Georg Lukács  (* 13. April 1885 in Budapest; † 4. Juni 1971 ebenda) kämpfte Zeit seines Lebens gegen alles was der Mensch an Unmenschlichkeiten sich selbst zufügt, ob im Kapitalismus, Faschismus oder auch Sozialismus. Er nannte alle menschlichen Entfremdungen klar und deutlich beim Namen, was vielen, die ihn Revisionisten schimpften nicht gefiel, nur weil er mit Marx sagte, dass “proletarische Revolutionen...grausam-gründlich die Halbheiten, Schwächen und Erbärmlichkeiten ihrer ersten Versuche” kritisieren müssen.

Sein Buch "Geschichte und Klassenbewußtsein", das bereits 1923 erschien, beeinflußte später maßgeblich die ›68er Bewegung‹ in Westeuropa. Über 40 Jahre nach seinem Erscheinen ergriff dieses Buch mit seiner These, dass das über ein entsprechendes Bewußtsein verfügende Proletariat in dem Augenblick die Macht erringe, da es erkenne, dass es zur Erlösung der Welt berufen ist, die westeuropäische Studentenbewegung. Dieses “messianische Sektierertum”, so Lukács kurz vor seinem Tod, sei für den Erfolg von Geschichte und Klassenbewußtsein in Westeuropa verantwortlich gewesen (vgl. Lukács, Gelebtes Denken, Frankfurt 1981: 126).

Lukács hatte sich zu dieser Zeit längst von seinem Frühwerk distanziert und beobachtete den Einfluß seines Buches mit großer Skepsis. In diesem Buch, so Lukács, fehle die Universalität des Marxismus, die aus der anorganischen Natur die organische ableite und aus der organischen Natur, vermittelt durch den Prozeß der Arbeit, die Gesellschaft.

Auf die bürgerlichen Intellektuellen hätten gerade diese Mängel des Buches – das Fehlen des ontologischen Marxismus – überzeugend gewirkt. In einem Brief an Lukács bestätigt Frank Benseler diese Einschätzung. “Im Grunde ist das die Situation der gesamten fortschrittlichen bürgerlichen Intelligenz. Sie alle wünschen Gerechtigkeit; glauben dies aber denkend erreichen zu können durch geistige Formen usw.; sie scheuen vor den Konsequenzen des wahren Engagements zurück« (Benseler an Lukács am 6. Dezember 1961, aus: Objektive Möglichkeiten, Opladen 1995).
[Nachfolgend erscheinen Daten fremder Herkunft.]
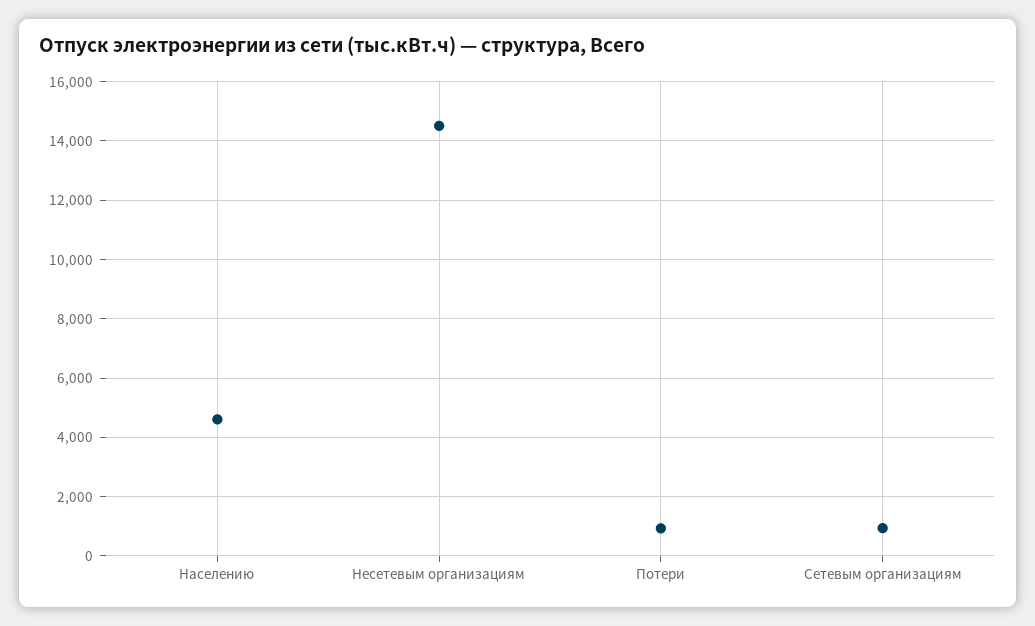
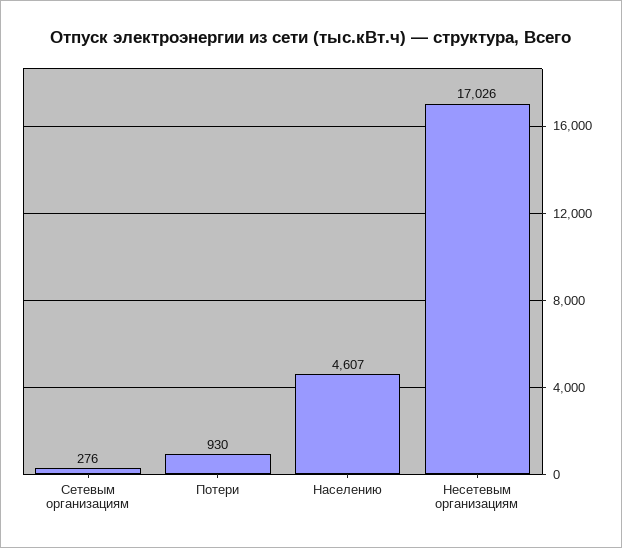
Несетевым организациям: 14500 -> 17026
Сетевым организациям: 1000 -> 276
Entideologisierte Intelligenz

In seinem Essay Grand Hotel »Abgrund« (1933) schreibt er, die Intellektuellen seien “gebannt im Zauberkreis der Ideologie” und reagieren auf die veränderten gesellschaftlichen Bedingungen “mit einem falschen Bewußtsein”, das nicht einfach vom Himmel falle oder auf einen bösartigen Charakter zurück zu führen sei.
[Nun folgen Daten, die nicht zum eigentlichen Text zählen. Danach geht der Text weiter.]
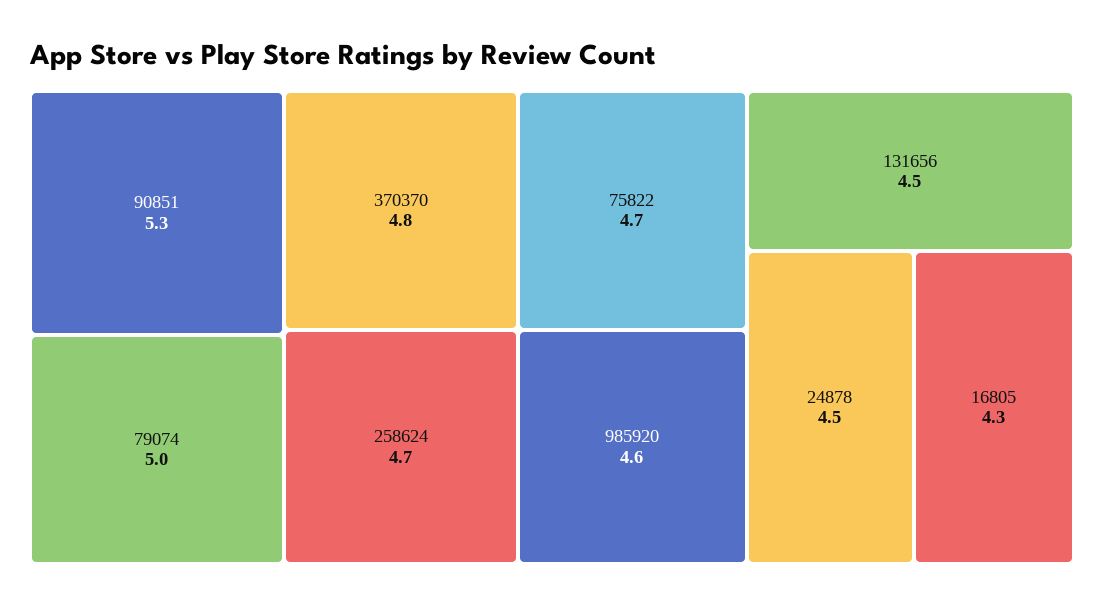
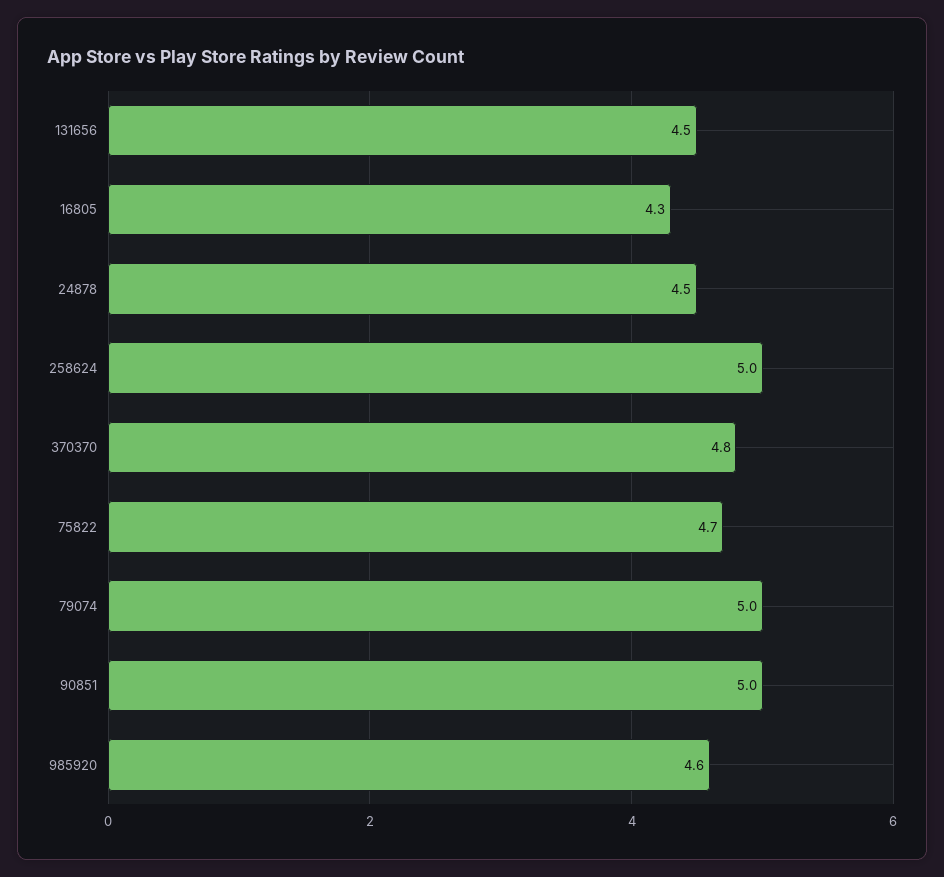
90851: 5.3 -> 5
258624: 4.7 -> 5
“Die gesellschaftliche Arbeitsteilung bringt es notwendig mit sich, dass die Ideologen stets an die unmittelbar vorangegangenen und zeitgenössischen Ideologen anknüpfen, dass sie ihre Kritik der Gegenwart stets in der Form einer Kritik der gegenwärtigen und vergangenen Ideologien vollziehen.” Sie bezögen sich nicht auf die Wirklichkeit, sondern auf Theorien über diese Wirklichkeit, zitierten Nietzsche, Heidegger oder Sartre. Für Lukács ist die Ideologie aber nicht mit der Wirklichkeit identisch, sondern ihre Aufgabe sah er darin, “die von der Ökonomie im gesellschaftlichen Leben ausgelösten Konflikte bewußt zu machen und auszufechten« (Lukács, Ontologie, Bd. I: 201). Da die Intelligenz aber die Ideologie selbst schon als Wirklichkeit einstufe, und sich als geistige Elite für völlig unideologisch ansehe, könne sie nicht den “Kernpunkt des Klassenkampfes, die Scheidung der Klassen, von Revolutionen und Konterrevolutionen: die Frage der Ausbeutung klar” erblicken.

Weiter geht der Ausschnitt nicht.